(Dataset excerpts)
+===+

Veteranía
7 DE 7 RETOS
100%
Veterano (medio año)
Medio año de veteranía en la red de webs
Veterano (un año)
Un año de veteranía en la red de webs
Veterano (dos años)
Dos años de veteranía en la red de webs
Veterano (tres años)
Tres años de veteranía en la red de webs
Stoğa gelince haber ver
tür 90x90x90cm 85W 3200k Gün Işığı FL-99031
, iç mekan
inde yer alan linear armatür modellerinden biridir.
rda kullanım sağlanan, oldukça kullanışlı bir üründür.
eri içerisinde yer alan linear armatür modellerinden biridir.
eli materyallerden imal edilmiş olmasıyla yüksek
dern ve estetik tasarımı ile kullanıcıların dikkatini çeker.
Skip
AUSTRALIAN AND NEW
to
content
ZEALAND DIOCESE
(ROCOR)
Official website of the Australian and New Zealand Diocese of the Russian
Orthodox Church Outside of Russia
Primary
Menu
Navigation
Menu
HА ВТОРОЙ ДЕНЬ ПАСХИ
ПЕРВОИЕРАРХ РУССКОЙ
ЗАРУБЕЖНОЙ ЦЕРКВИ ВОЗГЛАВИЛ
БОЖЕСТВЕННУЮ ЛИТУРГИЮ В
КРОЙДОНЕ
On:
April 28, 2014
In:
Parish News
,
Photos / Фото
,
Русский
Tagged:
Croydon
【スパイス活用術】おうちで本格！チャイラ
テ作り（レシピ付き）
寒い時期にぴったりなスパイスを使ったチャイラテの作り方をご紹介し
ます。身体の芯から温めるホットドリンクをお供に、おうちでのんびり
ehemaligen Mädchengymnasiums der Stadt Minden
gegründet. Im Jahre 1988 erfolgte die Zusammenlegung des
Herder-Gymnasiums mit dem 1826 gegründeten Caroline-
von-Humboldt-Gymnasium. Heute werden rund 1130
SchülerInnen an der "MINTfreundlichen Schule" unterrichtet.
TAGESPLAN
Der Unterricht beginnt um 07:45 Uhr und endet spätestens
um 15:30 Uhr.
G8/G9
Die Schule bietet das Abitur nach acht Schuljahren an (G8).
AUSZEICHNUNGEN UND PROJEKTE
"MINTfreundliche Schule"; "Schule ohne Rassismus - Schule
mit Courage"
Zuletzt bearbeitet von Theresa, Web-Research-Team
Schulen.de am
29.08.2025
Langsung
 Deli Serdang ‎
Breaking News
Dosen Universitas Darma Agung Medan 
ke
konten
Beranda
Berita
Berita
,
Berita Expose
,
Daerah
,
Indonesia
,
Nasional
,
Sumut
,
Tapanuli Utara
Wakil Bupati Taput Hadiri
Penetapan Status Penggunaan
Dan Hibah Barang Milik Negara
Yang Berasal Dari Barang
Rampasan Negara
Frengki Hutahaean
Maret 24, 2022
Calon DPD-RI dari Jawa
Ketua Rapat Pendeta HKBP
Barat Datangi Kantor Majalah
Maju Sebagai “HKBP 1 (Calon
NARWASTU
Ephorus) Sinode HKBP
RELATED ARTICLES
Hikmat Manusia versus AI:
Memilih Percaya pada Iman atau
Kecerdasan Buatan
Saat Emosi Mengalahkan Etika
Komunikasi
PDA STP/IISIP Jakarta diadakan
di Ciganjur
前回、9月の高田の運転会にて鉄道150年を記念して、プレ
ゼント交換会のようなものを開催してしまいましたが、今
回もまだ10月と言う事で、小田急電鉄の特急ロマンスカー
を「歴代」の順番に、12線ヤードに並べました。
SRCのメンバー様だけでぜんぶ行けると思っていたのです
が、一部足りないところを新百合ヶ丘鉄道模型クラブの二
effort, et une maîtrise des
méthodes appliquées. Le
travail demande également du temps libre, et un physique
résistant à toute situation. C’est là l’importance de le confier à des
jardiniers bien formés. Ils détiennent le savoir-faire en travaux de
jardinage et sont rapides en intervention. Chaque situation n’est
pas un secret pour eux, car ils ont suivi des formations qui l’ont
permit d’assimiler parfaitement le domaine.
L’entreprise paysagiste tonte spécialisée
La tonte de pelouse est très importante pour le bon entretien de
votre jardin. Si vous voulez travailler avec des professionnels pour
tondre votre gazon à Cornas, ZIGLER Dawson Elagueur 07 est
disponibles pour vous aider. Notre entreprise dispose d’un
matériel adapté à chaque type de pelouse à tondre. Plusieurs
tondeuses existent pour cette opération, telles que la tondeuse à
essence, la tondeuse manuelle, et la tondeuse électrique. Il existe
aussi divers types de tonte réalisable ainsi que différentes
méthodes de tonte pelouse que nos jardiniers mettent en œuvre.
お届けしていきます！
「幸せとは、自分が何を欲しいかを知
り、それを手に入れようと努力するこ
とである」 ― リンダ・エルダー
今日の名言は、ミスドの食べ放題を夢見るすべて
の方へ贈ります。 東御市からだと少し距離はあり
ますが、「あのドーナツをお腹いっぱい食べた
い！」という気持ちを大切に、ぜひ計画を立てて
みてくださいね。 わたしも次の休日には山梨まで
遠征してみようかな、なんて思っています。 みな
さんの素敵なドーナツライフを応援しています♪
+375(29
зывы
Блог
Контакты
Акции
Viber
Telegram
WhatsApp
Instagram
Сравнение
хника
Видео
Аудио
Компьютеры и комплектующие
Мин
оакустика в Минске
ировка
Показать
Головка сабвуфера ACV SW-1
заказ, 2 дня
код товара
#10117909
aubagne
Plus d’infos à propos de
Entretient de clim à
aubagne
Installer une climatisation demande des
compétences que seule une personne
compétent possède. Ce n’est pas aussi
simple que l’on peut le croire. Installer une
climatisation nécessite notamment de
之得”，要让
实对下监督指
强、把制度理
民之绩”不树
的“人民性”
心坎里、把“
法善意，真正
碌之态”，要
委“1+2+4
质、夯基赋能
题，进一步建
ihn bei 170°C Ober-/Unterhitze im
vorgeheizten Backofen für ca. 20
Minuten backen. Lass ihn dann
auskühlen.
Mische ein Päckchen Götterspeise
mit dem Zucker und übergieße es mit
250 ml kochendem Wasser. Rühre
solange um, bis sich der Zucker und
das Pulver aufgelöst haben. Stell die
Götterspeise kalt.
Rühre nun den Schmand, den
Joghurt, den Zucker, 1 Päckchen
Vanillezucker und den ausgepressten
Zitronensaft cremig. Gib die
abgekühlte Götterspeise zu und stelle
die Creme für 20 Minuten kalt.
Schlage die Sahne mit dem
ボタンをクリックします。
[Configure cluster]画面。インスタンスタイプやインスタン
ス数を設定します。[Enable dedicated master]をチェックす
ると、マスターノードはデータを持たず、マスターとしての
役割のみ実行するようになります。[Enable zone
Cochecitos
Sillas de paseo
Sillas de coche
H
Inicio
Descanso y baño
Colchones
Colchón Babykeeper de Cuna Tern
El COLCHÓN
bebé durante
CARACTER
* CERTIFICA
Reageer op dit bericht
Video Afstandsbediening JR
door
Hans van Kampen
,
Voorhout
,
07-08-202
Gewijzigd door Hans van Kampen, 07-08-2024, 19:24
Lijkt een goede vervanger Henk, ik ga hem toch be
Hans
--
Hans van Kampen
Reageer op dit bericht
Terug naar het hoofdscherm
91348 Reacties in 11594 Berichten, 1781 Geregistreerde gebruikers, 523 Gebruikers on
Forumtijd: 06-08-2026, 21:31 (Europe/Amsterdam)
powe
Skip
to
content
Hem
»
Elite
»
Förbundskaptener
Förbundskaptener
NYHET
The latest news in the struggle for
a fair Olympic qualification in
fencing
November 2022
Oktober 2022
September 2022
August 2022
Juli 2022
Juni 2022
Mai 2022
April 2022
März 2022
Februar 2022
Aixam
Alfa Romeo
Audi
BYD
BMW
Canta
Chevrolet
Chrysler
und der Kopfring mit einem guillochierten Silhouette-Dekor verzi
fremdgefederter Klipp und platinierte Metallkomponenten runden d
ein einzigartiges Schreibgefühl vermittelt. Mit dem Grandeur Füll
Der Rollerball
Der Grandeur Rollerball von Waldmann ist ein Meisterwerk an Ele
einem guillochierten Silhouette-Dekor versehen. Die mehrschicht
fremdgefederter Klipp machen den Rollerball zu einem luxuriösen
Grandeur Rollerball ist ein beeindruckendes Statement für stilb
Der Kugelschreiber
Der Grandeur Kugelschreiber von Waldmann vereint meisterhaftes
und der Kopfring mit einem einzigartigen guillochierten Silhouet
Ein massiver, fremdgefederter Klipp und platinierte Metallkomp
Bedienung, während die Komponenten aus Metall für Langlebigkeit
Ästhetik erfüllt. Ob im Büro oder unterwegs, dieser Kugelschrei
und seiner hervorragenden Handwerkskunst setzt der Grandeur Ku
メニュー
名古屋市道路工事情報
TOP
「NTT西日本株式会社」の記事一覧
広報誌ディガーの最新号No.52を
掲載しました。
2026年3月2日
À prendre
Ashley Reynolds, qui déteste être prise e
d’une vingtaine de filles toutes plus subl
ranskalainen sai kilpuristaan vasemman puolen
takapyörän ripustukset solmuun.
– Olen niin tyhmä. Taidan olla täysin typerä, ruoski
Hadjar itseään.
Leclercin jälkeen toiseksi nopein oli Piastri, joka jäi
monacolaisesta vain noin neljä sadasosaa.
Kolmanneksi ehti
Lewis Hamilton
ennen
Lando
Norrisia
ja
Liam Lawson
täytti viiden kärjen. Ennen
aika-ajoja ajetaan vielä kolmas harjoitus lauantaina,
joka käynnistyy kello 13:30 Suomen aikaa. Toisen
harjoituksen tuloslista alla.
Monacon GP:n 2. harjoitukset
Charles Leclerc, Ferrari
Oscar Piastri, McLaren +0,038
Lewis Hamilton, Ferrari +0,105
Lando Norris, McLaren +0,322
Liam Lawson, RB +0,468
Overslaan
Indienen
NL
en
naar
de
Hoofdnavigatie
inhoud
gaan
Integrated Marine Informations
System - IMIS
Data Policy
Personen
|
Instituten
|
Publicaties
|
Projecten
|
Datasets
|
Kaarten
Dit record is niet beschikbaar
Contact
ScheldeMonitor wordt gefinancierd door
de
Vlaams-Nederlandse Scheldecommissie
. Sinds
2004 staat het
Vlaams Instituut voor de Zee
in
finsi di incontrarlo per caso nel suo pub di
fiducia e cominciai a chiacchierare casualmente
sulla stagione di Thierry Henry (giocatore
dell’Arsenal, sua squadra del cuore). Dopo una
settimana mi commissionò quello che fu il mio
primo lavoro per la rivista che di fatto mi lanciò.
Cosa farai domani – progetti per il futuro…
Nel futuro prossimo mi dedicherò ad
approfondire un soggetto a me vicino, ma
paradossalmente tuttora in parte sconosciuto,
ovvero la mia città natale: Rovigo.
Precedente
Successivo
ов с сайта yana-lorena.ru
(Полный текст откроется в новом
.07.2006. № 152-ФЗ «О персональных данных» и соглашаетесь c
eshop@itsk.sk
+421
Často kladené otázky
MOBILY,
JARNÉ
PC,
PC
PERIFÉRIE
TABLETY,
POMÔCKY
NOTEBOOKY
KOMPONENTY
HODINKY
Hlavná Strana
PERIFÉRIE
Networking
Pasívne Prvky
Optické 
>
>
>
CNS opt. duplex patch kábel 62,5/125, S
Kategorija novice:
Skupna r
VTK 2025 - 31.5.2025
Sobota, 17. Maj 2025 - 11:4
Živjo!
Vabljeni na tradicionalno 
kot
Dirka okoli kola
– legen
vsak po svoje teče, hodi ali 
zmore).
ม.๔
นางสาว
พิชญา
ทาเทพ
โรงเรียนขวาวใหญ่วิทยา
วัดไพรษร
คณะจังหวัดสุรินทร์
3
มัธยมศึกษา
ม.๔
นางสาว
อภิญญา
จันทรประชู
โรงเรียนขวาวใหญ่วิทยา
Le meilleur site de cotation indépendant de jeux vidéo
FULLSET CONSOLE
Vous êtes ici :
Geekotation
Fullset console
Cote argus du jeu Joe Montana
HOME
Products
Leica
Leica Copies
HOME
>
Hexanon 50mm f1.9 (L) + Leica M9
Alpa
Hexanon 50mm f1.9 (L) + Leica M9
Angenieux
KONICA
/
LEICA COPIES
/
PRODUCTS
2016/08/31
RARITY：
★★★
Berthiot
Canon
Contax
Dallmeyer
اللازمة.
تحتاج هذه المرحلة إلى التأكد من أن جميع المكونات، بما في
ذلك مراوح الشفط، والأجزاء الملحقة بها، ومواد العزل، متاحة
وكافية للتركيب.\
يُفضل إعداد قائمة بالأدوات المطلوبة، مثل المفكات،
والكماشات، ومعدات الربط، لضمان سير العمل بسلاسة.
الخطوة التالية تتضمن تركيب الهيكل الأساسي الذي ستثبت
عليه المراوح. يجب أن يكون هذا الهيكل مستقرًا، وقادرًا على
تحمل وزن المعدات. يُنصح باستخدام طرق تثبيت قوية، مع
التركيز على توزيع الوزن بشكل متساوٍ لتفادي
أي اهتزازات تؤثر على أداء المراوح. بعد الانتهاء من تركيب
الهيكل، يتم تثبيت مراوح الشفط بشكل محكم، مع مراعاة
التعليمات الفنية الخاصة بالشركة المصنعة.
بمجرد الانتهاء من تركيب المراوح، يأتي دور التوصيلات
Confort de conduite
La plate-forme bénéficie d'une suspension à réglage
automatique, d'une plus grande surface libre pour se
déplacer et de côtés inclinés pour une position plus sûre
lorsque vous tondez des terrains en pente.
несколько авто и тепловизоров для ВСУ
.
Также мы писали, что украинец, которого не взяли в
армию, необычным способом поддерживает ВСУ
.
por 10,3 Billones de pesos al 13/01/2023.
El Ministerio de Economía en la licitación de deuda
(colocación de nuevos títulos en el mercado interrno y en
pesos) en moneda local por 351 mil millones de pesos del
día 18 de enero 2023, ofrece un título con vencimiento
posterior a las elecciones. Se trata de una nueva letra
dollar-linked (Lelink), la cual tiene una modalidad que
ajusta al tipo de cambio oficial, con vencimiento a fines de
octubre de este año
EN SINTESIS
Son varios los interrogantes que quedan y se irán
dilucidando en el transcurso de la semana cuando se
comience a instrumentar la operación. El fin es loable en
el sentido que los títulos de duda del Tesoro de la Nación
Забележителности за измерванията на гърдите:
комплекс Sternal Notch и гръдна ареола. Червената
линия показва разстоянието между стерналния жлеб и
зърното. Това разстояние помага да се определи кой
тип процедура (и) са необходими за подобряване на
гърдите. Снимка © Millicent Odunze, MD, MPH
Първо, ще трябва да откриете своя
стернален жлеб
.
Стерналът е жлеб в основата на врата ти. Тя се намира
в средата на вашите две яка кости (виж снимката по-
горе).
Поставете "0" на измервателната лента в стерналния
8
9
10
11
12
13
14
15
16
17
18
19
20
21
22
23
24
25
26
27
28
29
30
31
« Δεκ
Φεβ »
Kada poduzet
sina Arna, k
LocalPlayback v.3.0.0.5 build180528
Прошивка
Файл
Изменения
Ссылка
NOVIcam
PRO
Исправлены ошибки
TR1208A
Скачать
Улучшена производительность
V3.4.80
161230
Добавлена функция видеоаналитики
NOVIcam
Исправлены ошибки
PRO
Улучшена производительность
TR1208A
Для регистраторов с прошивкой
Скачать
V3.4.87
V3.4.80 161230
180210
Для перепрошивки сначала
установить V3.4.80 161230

+===+

(REQUIRED ACTION): Give back the records above exactly, limited to the lines between the one holding "el sentido que" and the one holding "зърното. Това разстояние", inclusive.

(SOLUTION BELOW):
el sentido que los títulos de duda del Tesoro de la Nación
Забележителности за измерванията на гърдите:
комплекс Sternal Notch и гръдна ареола. Червената
линия показва разстоянието между стерналния жлеб и
зърното. Това разстояние помага да се определи кой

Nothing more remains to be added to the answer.